* **Document text**:
____

The links between the Labour left and Irish republicanism are worth investigating.

A spat between Jeremy Corbyn’s henchfolk and Conor McGinn, the MP for St Helens North, caught my ear the other evening. McGinn was a guest on BBC Radio 4’s Westminster Hour, and he obligingly revisited the brouhaha for the listeners at home. Apparently, following an interview in May, in which McGinn called for Corbyn to “reach out beyond his comfort zone”, he was first threatened obliquely with the sack, then asked for a retraction (which he refused to give) and finally learned – from someone in the whips’ office – that his party leader was considering phoning up McGinn’s father to whip the errant whipper-in into line. On the programme, McGinn said: “The modus operandi that he [Corbyn] and the people around him were trying to do [sic], involving my family, was to isolate and ostracise me from them and from the community I am very proud to come from – which is an Irish nationalist community in south Armagh.”

Needless to say, the Labour leader’s office has continued to deny any such thing, but while we may nurture some suspicions about his behaviour, McGinn was also indulging in a little airbrushing when he described south Armagh as an “Irish ­nationalist community”. In the most recent elections, Newry and Armagh returned three Sinn Fein members to the Northern Ireland Assembly (as against one Social Democratic and Labour Party member) and one Sinn Fein MP to Westminster. When I last looked, Sinn Fein was still a republican, rather than a nationalist, party – something that McGinn should only be too well aware of, as the paternal hand that was putatively to have been lain on him belongs to Pat McGinn, the former Sinn Fein mayor of Newry and Armagh.

According to the Irish News, a “close friend” of the McGinns poured this cold water on the mini-conflagration: “Anybody who knows the McGinn family knows that Pat is very proud of Conor and that they remain very close.” The friend went on to opine: “He [Pat McGinn] found the whole notion of Corbyn phoning him totally ridiculous – as if Pat is going to criticise his son to save Jeremy Corbyn’s face. They would laugh about it were it not so sinister.”

“Sinister” does seem the mot juste. McGinn, Jr grew up in Bessbrook during the Troubles. I visited the village in the early 1990s on assignment. The skies were full of the chattering of British army Chinooks, and there were fake road signs in the hedgerows bearing pictograms of rifles and captioned: “Sniper at work”. South Armagh had been known for years as “bandit country”. There were army watchtowers standing sentinel in the dinky, green fields and checkpoints everywhere, manned by some of the thousands of the troops who had been deployed to fight what was, in effect, a low-level counter-insurgency war. Nationalist community, my foot.

What lies beneath the Corbyn-McGinn spat is the queered problematics of the ­relationship between the far left wing of the Labour Party and physical-force Irish republicanism. I also recall, during the hunger strikes of the early 1980s, going to a “Smash the H-Blocks” rally in Kilburn, north London, at which Labour Party speakers shared the stage with representatives from Sinn Fein, some of whom wore balaclavas and dark glasses to evade the telephoto lenses of the Met’s anti-terrorist squad.

____

[Entries on spatial positioning]
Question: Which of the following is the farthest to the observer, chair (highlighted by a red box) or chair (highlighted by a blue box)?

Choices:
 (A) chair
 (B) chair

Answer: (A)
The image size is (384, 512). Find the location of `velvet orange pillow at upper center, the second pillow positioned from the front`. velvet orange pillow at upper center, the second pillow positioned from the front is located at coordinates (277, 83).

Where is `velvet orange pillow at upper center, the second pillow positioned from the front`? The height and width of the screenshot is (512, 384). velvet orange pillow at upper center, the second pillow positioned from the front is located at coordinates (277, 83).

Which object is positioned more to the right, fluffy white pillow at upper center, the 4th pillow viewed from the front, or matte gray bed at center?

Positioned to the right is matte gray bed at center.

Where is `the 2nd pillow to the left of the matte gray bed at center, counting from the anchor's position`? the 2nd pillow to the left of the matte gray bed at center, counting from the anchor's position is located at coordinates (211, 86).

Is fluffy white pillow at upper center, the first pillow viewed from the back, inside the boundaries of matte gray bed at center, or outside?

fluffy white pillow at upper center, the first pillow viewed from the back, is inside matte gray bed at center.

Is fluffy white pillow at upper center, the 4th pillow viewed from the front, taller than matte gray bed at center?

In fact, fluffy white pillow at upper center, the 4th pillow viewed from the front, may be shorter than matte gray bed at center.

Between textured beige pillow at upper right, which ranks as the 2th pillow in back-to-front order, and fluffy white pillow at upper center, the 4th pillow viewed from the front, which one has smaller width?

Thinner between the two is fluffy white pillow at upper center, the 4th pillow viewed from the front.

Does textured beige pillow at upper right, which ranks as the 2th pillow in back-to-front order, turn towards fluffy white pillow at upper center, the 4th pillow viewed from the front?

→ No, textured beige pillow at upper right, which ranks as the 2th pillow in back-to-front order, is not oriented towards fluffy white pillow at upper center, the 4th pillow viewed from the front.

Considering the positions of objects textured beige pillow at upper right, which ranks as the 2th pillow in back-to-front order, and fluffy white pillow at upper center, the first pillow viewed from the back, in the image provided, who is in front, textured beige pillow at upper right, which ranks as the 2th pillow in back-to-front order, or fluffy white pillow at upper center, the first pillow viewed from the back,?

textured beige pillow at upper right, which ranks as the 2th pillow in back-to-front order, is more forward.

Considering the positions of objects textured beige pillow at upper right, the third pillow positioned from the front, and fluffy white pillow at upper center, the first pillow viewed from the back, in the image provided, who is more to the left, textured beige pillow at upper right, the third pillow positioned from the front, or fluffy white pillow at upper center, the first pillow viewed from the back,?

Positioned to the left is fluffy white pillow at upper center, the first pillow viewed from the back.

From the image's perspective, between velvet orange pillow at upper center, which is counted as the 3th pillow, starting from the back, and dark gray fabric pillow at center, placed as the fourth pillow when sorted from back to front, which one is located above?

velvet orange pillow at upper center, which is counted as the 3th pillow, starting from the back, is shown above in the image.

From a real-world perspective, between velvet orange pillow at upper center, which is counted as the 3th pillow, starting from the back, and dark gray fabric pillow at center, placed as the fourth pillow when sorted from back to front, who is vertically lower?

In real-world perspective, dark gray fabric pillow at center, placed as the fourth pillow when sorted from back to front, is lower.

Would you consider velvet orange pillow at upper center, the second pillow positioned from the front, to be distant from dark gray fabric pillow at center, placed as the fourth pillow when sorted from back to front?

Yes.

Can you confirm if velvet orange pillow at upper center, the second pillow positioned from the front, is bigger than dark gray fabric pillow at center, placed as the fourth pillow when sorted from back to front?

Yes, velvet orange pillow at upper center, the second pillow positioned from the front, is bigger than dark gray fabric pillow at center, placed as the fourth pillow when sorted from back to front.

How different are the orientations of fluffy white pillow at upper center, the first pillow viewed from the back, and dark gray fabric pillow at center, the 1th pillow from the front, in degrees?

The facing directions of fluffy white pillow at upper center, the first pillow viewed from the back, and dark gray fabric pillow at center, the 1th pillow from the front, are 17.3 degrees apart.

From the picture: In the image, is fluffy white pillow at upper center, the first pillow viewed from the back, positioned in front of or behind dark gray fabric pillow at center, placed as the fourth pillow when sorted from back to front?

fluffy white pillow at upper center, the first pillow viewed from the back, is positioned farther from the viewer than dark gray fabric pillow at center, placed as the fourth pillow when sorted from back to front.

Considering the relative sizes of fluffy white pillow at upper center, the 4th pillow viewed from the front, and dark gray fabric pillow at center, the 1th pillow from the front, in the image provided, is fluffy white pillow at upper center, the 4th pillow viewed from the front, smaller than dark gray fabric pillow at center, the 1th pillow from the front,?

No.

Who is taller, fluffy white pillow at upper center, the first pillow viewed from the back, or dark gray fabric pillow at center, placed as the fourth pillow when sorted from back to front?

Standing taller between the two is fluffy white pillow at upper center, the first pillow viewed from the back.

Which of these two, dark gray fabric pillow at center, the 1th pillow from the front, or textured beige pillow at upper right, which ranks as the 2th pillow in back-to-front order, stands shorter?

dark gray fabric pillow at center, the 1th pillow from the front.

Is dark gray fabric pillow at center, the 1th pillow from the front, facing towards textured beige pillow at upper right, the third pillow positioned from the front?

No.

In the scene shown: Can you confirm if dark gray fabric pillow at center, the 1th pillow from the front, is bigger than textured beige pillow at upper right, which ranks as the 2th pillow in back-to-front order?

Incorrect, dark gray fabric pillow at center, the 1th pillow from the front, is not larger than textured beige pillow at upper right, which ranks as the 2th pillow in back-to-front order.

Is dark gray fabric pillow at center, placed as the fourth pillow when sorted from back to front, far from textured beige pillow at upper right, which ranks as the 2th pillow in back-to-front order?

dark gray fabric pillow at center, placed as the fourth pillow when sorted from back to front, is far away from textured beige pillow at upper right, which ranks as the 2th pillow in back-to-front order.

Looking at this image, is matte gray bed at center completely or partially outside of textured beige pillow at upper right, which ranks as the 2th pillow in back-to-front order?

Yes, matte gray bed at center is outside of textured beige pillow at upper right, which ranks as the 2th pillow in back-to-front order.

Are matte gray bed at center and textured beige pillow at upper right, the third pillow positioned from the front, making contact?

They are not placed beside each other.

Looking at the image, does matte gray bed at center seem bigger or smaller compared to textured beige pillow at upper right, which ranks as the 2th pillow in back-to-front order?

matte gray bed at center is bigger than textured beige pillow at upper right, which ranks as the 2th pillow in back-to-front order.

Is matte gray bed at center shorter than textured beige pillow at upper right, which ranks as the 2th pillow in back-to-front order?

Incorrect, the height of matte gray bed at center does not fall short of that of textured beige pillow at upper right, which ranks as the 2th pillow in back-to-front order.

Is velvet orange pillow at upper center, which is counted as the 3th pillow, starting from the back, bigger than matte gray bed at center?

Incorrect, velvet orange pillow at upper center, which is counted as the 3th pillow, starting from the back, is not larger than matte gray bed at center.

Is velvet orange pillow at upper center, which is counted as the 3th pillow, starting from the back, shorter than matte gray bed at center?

____

* **Requirement 1**:
Answer these questions about the piece on the Labour left and Irish republicanism, using only what it states:
(a) On which radio program was Conor McGinn a guest?
(b) How many Sinn Fein members did Newry and Armagh return to the Northern Ireland Assembly in the most recent elections?
(c) In which village did McGinn grow up during the Troubles?
* **Requirement 2**: Write the next part of the piece on the Labour left and Irish republicanism, picking up right after its final sentence.

* **Task result 1**:
(a) The Westminster Hour on BBC Radio 4.
(b) Three.
(c) Bessbrook.

* **Task result 2**:
The shape-shifting relationship between the “political wing” of the IRA and the men with sniper rifles in the south Armagh bocage was always of the essence of the conflict, allowing both sides a convenient fiction around which to posture publicly and privately negotiate. In choosing to appear on platforms with people who might or might not be terrorists, Labour leftists also sprinkled a little of their stardust on themselves: the “stardust” being the implication that they, too, under the right circumstances, might be capable of violence in pursuit of their political ends.

On the far right of British politics, Her Majesty’s Government and its apparatus are referred to derisively as “state”. There were various attempts in the 1970s and 1980s by far-right groupuscules to link up with the Ulster Freedom Fighters and other loyalist paramilitary organisations in their battle against “state”. All foundered on the obvious incompetence of the fascists. The situation on the far left was different. The socialist credentials of Sinn Fein/IRA were too threadbare for genuine expressions of solidarity, but there was a sort of tacit confidence-and-supply arrangement between these factions. The Labour far left provided the republicans with the confidence that, should an appropriately radical government be elected to Westminster, “state” would withdraw from Northern Ireland. What the republicans did for the mainland militants was to cloak them in their penumbra of darkness: without needing to call down on themselves the armed might of “state”, they could imply that they were willing to take it on, should the opportunity arise.

I don’t for a second believe that Corbyn was summoning up these ghosts of the insurrectionary dead when he either did or did not threaten to phone McGinn, Sr. But his supporters need to ask themselves what they’re getting into. Their leader, if he was to have remained true to the positions that he has espoused over many years, should have refused to sit as privy counsellor upon assuming his party office, and refused all the other mummery associated with the monarchical “state”. That he didn’t do so was surely a strategic decision. Such a position would make him utterly unelectable.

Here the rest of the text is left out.